## YOUR OBJECTIVE
Leave every picture out and give back the lines below from the first through the line that holds "wire [45 : 0] operand2_extended;", exactly as written.

=== DATA UNDER STUDY ===

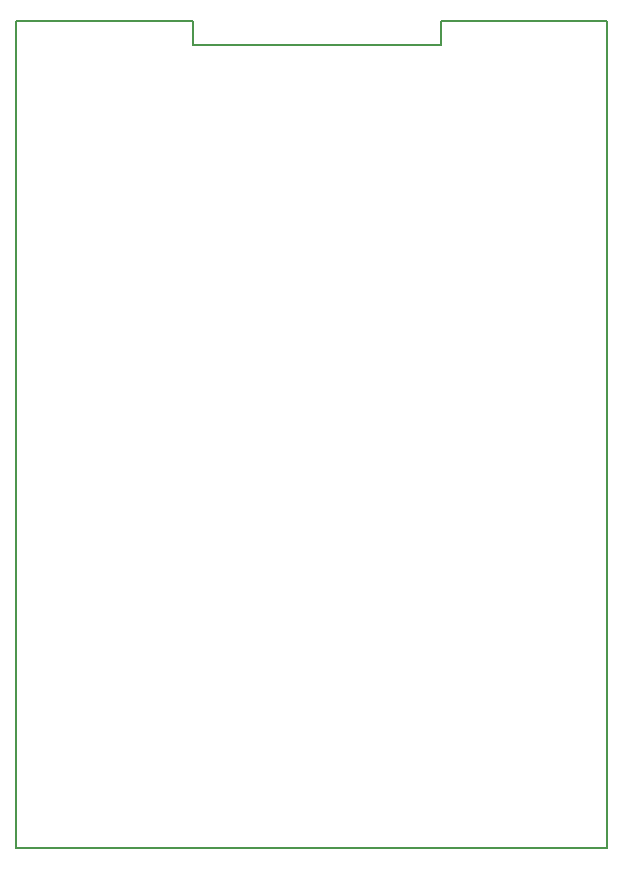
<source format=gbr>
%TF.GenerationSoftware,Altium Limited,Altium Designer,21.2.2 (38)*%
G04 Layer_Color=32896*
%FSLAX45Y45*%
%MOMM*%
%TF.SameCoordinates,215B76EA-4B9E-490E-954B-DD862D4548B8*%
%TF.FilePolarity,Positive*%
%TF.FileFunction,Other,Board_ouline*%
%TF.Part,Single*%
G01*
G75*
%TA.AperFunction,NonConductor*%
%ADD90C,0.20000*%
D90*
X3600000Y6800000D02*
Y7000000D01*
X1500000Y6800000D02*
X3600000D01*
Y7000000D02*
X5000000D01*
X0D02*
X1500000D01*
Y6800000D02*
Y7000000D01*
X5000000Y6000000D02*
Y7000000D01*
X0Y6000000D02*
Y7000000D01*
X5000000Y0D02*
Y6000000D01*
X0Y0D02*
X5000000D01*
X0D02*
Y6000000D01*
%TF.MD5,19fa86401ecfb91242f887bd9b0d0001*%
M02*

</source>
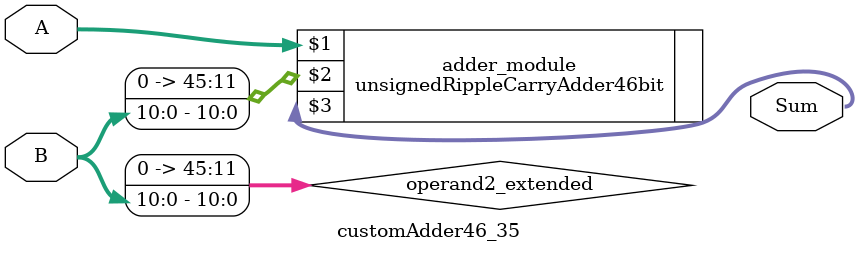
<source format=v>
module customAdder46_35(
                        input [45 : 0] A,
                        input [10 : 0] B,
                        
                        output [46 : 0] Sum
                );

        wire [45 : 0] operand2_extended;
        
        assign operand2_extended =  {35'b0, B};
        
        unsignedRippleCarryAdder46bit adder_module(
            A,
            operand2_extended,
            Sum
        );
        
        endmodule
        
</source>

===

## EXERCISE RESPONSE
<source format=gbr>
%TF.GenerationSoftware,Altium Limited,Altium Designer,21.2.2 (38)*%
G04 Layer_Color=32896*
%FSLAX45Y45*%
%MOMM*%
%TF.SameCoordinates,215B76EA-4B9E-490E-954B-DD862D4548B8*%
%TF.FilePolarity,Positive*%
%TF.FileFunction,Other,Board_ouline*%
%TF.Part,Single*%
G01*
G75*
%TA.AperFunction,NonConductor*%
%ADD90C,0.20000*%
D90*
X3600000Y6800000D02*
Y7000000D01*
X1500000Y6800000D02*
X3600000D01*
Y7000000D02*
X5000000D01*
X0D02*
X1500000D01*
Y6800000D02*
Y7000000D01*
X5000000Y6000000D02*
Y7000000D01*
X0Y6000000D02*
Y7000000D01*
X5000000Y0D02*
Y6000000D01*
X0Y0D02*
X5000000D01*
X0D02*
Y6000000D01*
%TF.MD5,19fa86401ecfb91242f887bd9b0d0001*%
M02*

</source>
<source format=v>
module customAdder46_35(
                        input [45 : 0] A,
                        input [10 : 0] B,
                        
                        output [46 : 0] Sum
                );

        wire [45 : 0] operand2_extended;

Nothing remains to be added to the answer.